The Latent Road to Atoms: Backmapping Coarse-grained Protein Structures with Latent Diffusion

Coarse-grained(CG) molecular dynamics simulations offer computational efficiency for exploring protein conformational ensembles and thermodynamic properties. Though coarse representations enable large-scale simulations across extended temporal and spatial ranges, the sacrifice of atomic-level details limits their utility in tasks such as ligand docking and protein-protein interaction prediction. Backmapping, the process of reconstructing all-atom structures from coarsegrained representations, is crucial for recovering these fine details. While recent machine learning methods have made strides in protein structure generation, challenges persist in reconstructing diverse atomistic conformations that maintain geometric accuracy and chemical validity. In this paper, we present Latent Diffusion Backmapping (LDB), a novel approach leveraging denoising diffusion within latent space to address these challenges. By combining discrete latent encoding with diffusion, LDB bypasses the need for equivariant and internal coordinate manipulation, significantly simplifying the training and sampling processes as well as facilitating better and wider exploration in configuration space.

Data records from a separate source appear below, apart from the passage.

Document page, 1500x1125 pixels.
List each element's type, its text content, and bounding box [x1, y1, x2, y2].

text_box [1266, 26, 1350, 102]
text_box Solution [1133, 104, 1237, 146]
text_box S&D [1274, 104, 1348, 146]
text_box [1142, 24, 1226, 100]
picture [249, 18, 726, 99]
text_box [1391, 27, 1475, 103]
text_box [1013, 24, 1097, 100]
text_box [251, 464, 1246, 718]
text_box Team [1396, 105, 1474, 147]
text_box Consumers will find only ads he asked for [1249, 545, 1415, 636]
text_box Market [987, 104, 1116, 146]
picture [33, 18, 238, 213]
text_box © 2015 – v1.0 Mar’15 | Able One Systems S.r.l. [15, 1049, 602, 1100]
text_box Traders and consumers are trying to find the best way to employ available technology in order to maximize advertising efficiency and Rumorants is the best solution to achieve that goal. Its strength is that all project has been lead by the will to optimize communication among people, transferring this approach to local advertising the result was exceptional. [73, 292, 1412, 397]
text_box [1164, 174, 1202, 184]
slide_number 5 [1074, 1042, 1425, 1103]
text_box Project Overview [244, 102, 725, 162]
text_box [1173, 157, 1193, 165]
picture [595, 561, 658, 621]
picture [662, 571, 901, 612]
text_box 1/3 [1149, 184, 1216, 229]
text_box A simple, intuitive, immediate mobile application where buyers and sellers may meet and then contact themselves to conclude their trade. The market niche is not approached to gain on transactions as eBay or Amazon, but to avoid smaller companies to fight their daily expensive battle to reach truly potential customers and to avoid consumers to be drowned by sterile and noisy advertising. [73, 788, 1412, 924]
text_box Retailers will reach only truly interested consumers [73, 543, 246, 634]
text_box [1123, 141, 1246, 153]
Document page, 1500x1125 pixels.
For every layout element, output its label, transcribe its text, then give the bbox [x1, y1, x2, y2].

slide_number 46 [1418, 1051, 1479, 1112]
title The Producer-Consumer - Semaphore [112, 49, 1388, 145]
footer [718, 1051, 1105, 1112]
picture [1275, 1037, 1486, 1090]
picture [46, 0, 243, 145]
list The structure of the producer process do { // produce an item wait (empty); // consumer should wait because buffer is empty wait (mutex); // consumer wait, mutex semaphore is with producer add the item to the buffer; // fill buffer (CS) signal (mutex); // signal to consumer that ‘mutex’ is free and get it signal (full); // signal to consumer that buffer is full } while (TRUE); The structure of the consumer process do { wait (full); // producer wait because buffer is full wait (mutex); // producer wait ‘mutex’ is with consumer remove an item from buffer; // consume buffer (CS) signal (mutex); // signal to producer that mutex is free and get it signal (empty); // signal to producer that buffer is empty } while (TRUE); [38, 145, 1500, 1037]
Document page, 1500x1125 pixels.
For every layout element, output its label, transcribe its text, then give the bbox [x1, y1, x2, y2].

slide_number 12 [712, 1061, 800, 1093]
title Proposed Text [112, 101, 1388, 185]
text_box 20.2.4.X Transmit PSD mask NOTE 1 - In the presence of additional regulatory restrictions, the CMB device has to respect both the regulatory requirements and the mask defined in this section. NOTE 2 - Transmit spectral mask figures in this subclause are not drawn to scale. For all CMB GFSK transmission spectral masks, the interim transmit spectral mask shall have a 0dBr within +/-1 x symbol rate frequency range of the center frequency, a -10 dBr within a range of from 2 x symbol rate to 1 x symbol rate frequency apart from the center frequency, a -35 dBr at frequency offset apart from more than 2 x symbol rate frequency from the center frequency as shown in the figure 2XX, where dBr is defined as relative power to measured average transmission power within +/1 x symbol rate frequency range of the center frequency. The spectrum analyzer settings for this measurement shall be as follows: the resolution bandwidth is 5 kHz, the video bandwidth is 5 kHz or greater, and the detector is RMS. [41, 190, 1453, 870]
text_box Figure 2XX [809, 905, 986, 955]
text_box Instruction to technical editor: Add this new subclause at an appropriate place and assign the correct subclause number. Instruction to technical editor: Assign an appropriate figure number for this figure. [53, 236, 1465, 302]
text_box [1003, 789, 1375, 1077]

We evaluate LDB's state-of-the-art performance on three distinct protein datasets, demonstrating its ability to efficiently reconstruct structures with high structural accuracy and chemical validity. Moreover, LDB shows exceptional versatility in capturing diverse protein ensembles, highlighting its capability to explore intricate conformational spaces. Coarse-Grained Molecular Dynamics (CG-MD) simulation has become an indispensable tool in computational biology for simulating large biomolecular systems (Das & Baker, 2008; Liwo et al., 2014; Kmiecik et al., 2016; Souza et al., 2021; Majewski et al., 2023; Arts et al., 2023). Through grouping atoms into super-atoms or beads, CG models significantly decrease computational requirements and allow the observation of long-time processes such as folding, aggregation, and selfassembly (Lequieu et al., 2019; Shmilovich et al., 2020; Mohr et al., 2022). However, CG representations inherently sacrifice atomistic details of protein structures, limiting their application to a bunch of important downstream tasks in drug discovery, such as molecular recognition, signaling pathways deciphering, and allosteric sites prediction (Badaczewska-Dawid et al., 2020; Vickery & Stansfeld, 2021; Zambaldi et al., 2024).